The use of focussed, monochromatised radiation at the synchrotron has so far yielded the most results in terms of biological molecular structure compared with the other methods being developed. This is readily explained because of the ease with which the monochromatic diffraction data measured at the synchrotron have been processed with existing computer programs for data from monochromatic, emission line, laboratory X-ray sources. In contrast, the Laue method, although it is being very actively developed at the synchrotron (chapter 7), had been abandoned in the home laboratory. Hence, the monochromatic method is covered first in this book. In appendix 1 details are given of the various monochromatic diffraction geometries. These geometries are:

1. (a) monochromatic still exposure;

2. (b) rotation/oscillation geometry;

3. (c) Weissenberg geometry;

4. (d) precession geometry;

5. (e) diffractometry.

Quantitative X-ray crystal structure analysis usually involved methods (b), (c) and (e) although (d) has certainly been used.
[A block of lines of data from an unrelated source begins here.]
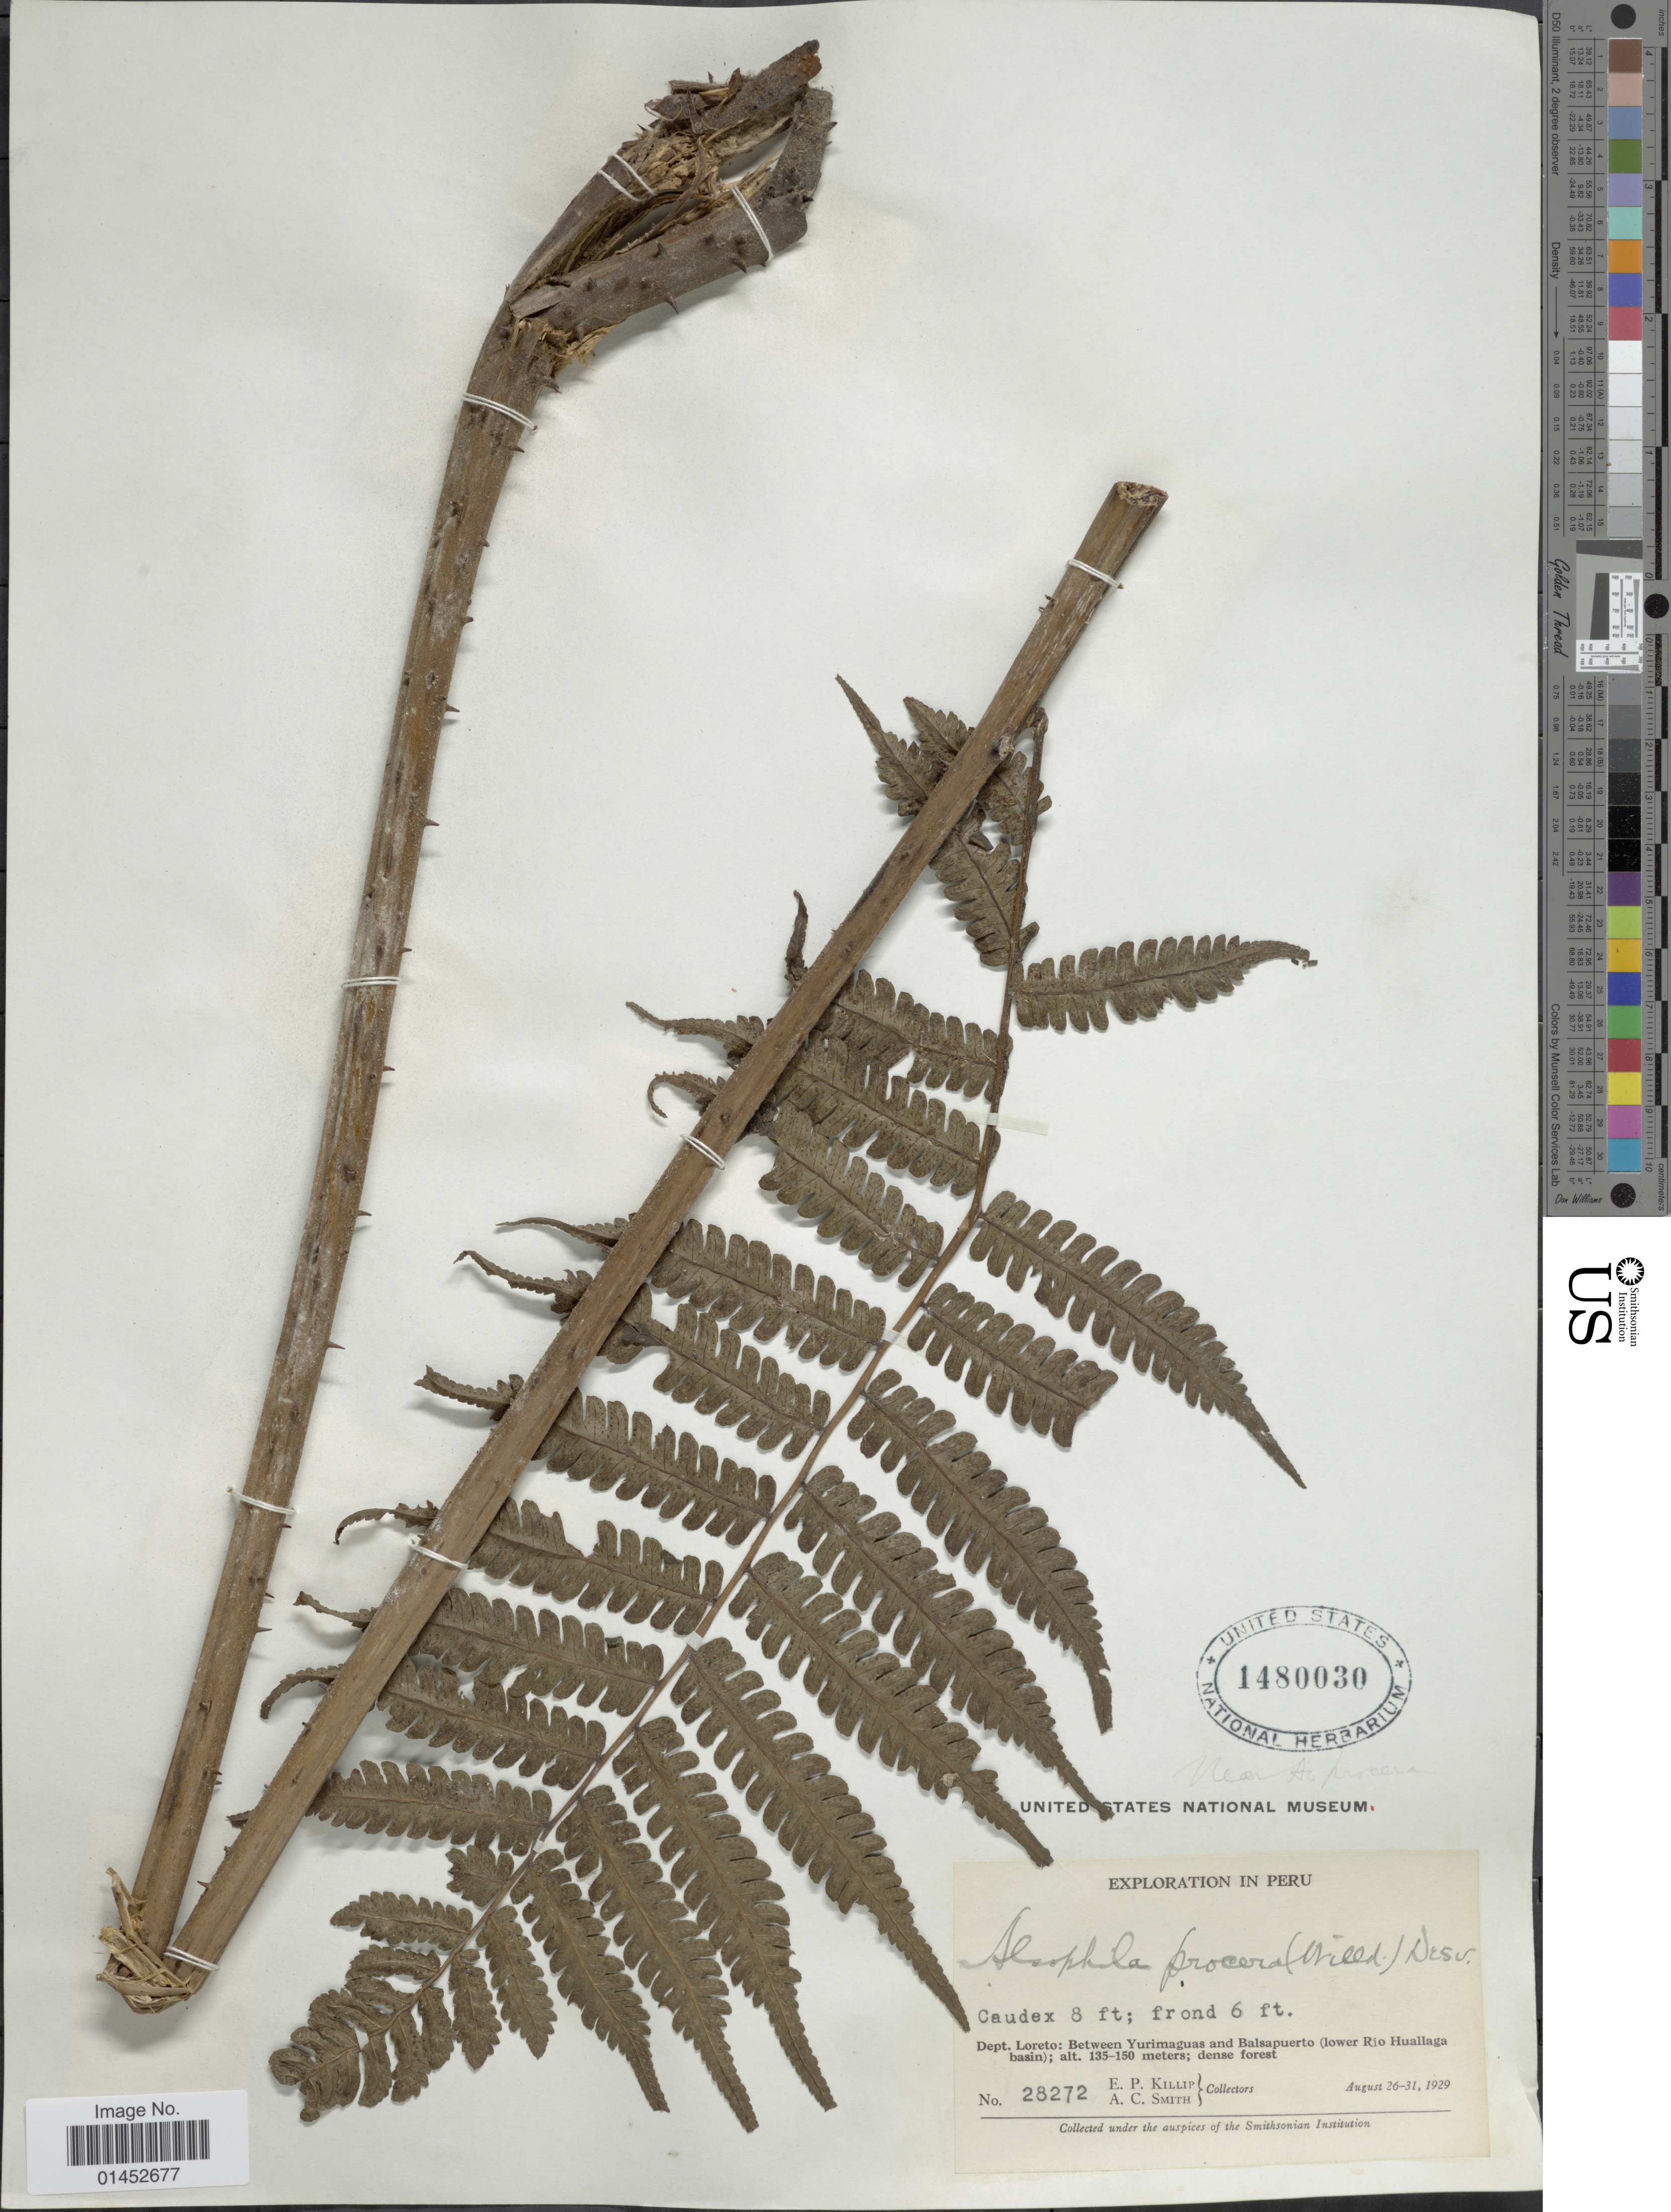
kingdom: Plantae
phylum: Tracheophyta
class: Polypodiopsida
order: Cyatheales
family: Cyatheaceae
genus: Cyathea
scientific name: Cyathea pungens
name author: (Willd.) Domin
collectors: E. P. Killip & A. C. Smith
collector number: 28272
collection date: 1929-08-26/1929-08-31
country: Peru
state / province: Loreto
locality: Dept. Loreto: Between Yurimaguas and Balsapuerto (lower Rio Huallaga basin)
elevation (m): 135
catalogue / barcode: US 1480030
Photographic film is being replaced by use of electronic area detectors or, even more recently, the IP.

At the various synchrotrons all these geometries have been exploited for macromolecular crystal data collection as they have also on conventional X-ray sources. Once the polychromatic synchrotron X-ray beam has been rendered monochromatic the single crystal data can be measured and processed as for a conventional X-ray source.